L’ancien président sénégalais Macky Sall a officialisé sa candidature au poste de secrétaire général de l’Organisation des Nations Unies, avec l’appui de l’Union africaine. Une initiative qui marque son retour sur la scène internationale, dans un contexte mondial caractérisé par une fragmentation croissante de l’ordre multilatéral.
Dans un document d’orientation intitulé « Refonder le multilatéralisme pour un monde meilleur », l’ancien chef de l’État développe une plateforme axée sur la performance institutionnelle et l’efficacité opérationnelle. Il y défend l’idée d’une ONU recentrée sur ses missions fondamentales : prévention des conflits, coordination du développement et réponse aux crises globales.

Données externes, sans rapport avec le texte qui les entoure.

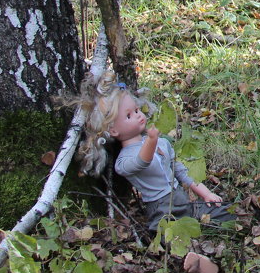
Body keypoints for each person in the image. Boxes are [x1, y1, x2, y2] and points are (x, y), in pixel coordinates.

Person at [73, 73, 235, 233]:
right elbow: (141, 162)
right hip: (161, 208)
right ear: (113, 130)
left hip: (182, 199)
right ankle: (186, 251)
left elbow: (178, 169)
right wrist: (151, 141)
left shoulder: (161, 143)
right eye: (129, 115)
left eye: (137, 110)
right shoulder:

Sa feuille de route s’articule autour de trois axes structurants : l’intégration des enjeux de paix, de sécurité et de développement dans une approche cohérente ; la revitalisation du multilatéralisme face aux replis souverainistes ; et la réforme de la gouvernance interne de l’organisation. Macky Sall met l’accent sur la rationalisation des agences, la réduction des chevauchements administratifs et la mise en place de mécanismes de financement plus stables et prévisibles.

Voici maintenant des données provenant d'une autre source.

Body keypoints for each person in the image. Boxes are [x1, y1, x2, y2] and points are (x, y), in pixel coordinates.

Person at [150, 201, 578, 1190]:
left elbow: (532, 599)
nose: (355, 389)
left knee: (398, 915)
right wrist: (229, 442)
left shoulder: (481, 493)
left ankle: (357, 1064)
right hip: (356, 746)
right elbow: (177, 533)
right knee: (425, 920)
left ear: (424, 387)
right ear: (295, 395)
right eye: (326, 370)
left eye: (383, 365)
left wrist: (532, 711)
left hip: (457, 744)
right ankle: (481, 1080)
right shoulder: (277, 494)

Il plaide également pour un partenariat renforcé avec les organisations régionales et les institutions financières internationales, estimant que la gestion des crises contemporaines exige des synergies accrues et une coordination interinstitutionnelle plus fluide.
Soutenue par l’Union africaine, sa candidature vise à inscrire davantage le continent africain dans les débats stratégiques sur l’avenir du système multilatéral. Toutefois, la procédure reste encadrée par les règles onusiennes : le futur secrétaire général doit être recommandé par le Conseil de sécurité avant d’être confirmé par l’Assemblée générale.